**Goal of the exercise:** Reproduce the mailing-list reply about match expressions below verbatim, from the first line through the end.

**Source extract:**
====

On Tue, 28 Apr 2020 at 09:48, Nikita Popov <nikita....@gmail.com> wrote:
> Many people in the voting thread are calling for supporting match
> expressions only (without support for either statement form, or support
for
> block expressions). The RFC motivates the match construct as an improved
> replacement for switch, which is type-safe, exhaustive and has no
> fallthrough gotchas. If we limit match to returning simple expressions
> only, is it still a viable replacement for switch?
[...]
> Is match intended as a replacement for switch? Or is intended to replace
> the ternary operator?


Two thoughts on this:

1) Why does it need to *replace* anything? Introducing switch to a language
isn't usually considered a replacement for if-elseif-else, even though the
usage overlaps heavily. Instead, it's seen as an extra tool in the chest,
with its own strengths and weaknesses. I think it's better to focus on what
the use cases are, rather than how they'd currently be written. In other
words, the fact that it's not a straight replacement for switch may be a
feature, not a bug.

====

**Available data:**
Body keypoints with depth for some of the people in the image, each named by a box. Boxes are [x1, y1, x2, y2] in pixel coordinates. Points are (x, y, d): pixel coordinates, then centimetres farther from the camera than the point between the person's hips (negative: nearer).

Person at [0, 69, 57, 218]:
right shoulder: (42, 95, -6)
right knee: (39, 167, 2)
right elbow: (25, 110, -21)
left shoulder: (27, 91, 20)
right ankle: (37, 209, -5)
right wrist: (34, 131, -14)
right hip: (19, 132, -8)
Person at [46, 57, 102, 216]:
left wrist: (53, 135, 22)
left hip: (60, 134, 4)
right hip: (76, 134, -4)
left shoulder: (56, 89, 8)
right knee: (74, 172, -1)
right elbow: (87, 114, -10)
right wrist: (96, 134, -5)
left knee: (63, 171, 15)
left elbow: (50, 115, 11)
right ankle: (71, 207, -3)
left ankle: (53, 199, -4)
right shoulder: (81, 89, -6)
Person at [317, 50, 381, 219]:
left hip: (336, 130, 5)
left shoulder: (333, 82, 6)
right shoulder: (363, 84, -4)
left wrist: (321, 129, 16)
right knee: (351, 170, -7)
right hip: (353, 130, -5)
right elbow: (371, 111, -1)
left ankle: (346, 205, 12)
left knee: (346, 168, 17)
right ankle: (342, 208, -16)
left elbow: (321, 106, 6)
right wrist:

====

**Response to this exercise:**
On Tue, 28 Apr 2020 at 09:48, Nikita Popov <nikita....@gmail.com> wrote:
> Many people in the voting thread are calling for supporting match
> expressions only (without support for either statement form, or support
for
> block expressions). The RFC motivates the match construct as an improved
> replacement for switch, which is type-safe, exhaustive and has no
> fallthrough gotchas. If we limit match to returning simple expressions
> only, is it still a viable replacement for switch?
[...]
> Is match intended as a replacement for switch? Or is intended to replace
> the ternary operator?


Two thoughts on this:

1) Why does it need to *replace* anything? Introducing switch to a language
isn't usually considered a replacement for if-elseif-else, even though the
usage overlaps heavily. Instead, it's seen as an extra tool in the chest,
with its own strengths and weaknesses. I think it's better to focus on what
the use cases are, rather than how they'd currently be written. In other
words, the fact that it's not a straight replacement for switch may be a
feature, not a bug.